Rescue of the HSC Maintenance Defects in Ku70-Deficient Mice by Overexpression of Bcl2 Reveals a Novel Role of Bcl2 in HSC

Abstract 1235

Ku70 is a key component of the non-homologous end joining (NHEJ) pathway; Ku70-deficient mice are hypersensitive to radiation and show a leaky SCID phenotype. We find that HSC from Ku70-deficient mice are severely impaired in maintenance, defective in self-renewal, competitive repopulation and BM hematopoietic niche occupancy. HSCs from Ku70-deficient mice are not prone to spontaneous apoptosis, however, they display more active proliferation, and fewer cells in a quiescent state than HSC obtained from WT mice. Further, gene expression profiling showed that multiple HSC quiescence- related genes such as c-MPL and p57 were significantly downregulated in Ku70-deficient HSCs. These data suggested that loss of quiescence results in the dramatic defect in the maintenance of Ku70-deficient HSC.
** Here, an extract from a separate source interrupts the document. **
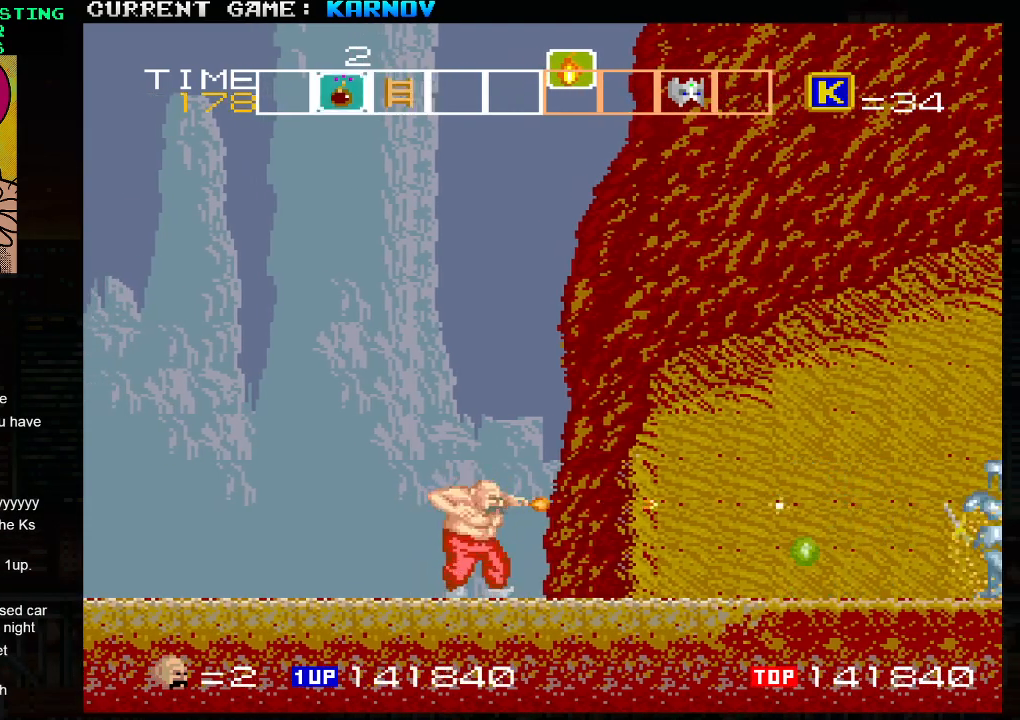
{"buttons": [], "left_stick": "center", "events": [[33, "left_stick", "center"], [67, "SQUARE", "down"], [100, "SQUARE", "up"], [133, "SQUARE", "down"], [167, "SQUARE", "up"], [217, "SQUARE", "down"], [250, "SQUARE", "up"]]}
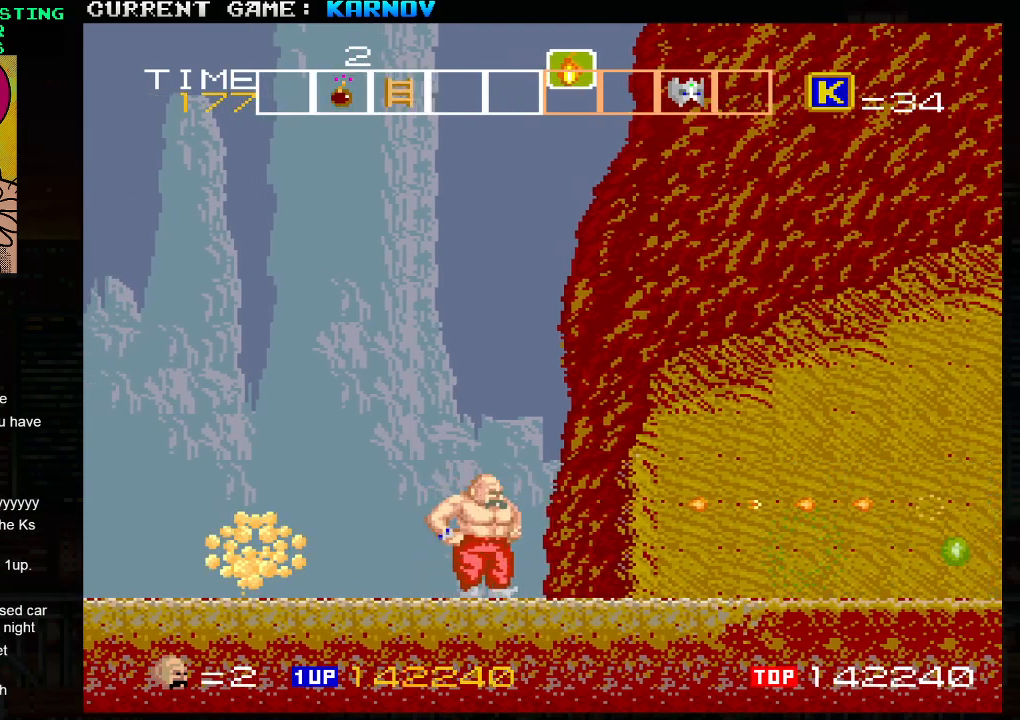
{"buttons": ["SQUARE"], "left_stick": "center", "events": [[50, "left_stick", "right"], [150, "left_stick", "center"], [183, "SQUARE", "down"], [200, "left_stick", "left"], [233, "SQUARE", "up"], [300, "left_stick", "center"], [317, "SQUARE", "down"], [367, "SQUARE", "up"], [450, "SQUARE", "down"]]}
Bcl2 plays important roles in both anti-apoptosis and anti-proliferation, while the anti-apoptosis function of Bcl2 has been extensively studied and well established in various settings, including HSCs, the anti-proliferation function of Bcl2 in HSC has yet to be investigated. To exam whether overexpression of Bcl2 can rescue the HSC defect in Ku70-deficient mice, H2K-Bcl2 transgenic/Ku70-deficient double mutant mice were generated. Though overexpression of Bcl2 does not rescue the SCID phenotype in Ku70-deficient mice, overexpression of Bcl2 in Ku70-deficient HSCs almost completely rescued the impaired HSC quiescence, repopulation and BM hematopoietic niche occupancy capacities. At the transcriptional level, overexpression of Bcl2 restored the expression of c-MPL and p57 comparable to WT levels. However, additional deletion of Bax, a pro-apoptosis protein in the Bcl2 family, in Ku70-deficient mice could not rescue the HSC repopulation defect, suggesting that apoptosis is not the main mediator for the impaired HSC maintenance in Ku70-deficient mice.

Together, our data indicate that the HSC maintenance defect of Ku70-deficient mice is due to the loss of HSC quiescence populations, whereas overexpression of Bcl2 rescues the HSC defect in Ku70-deficient mice by restoration of quiescence. Our study uncovers a novel role of Bcl2 in hematopoietic stem cell quiescence regulation.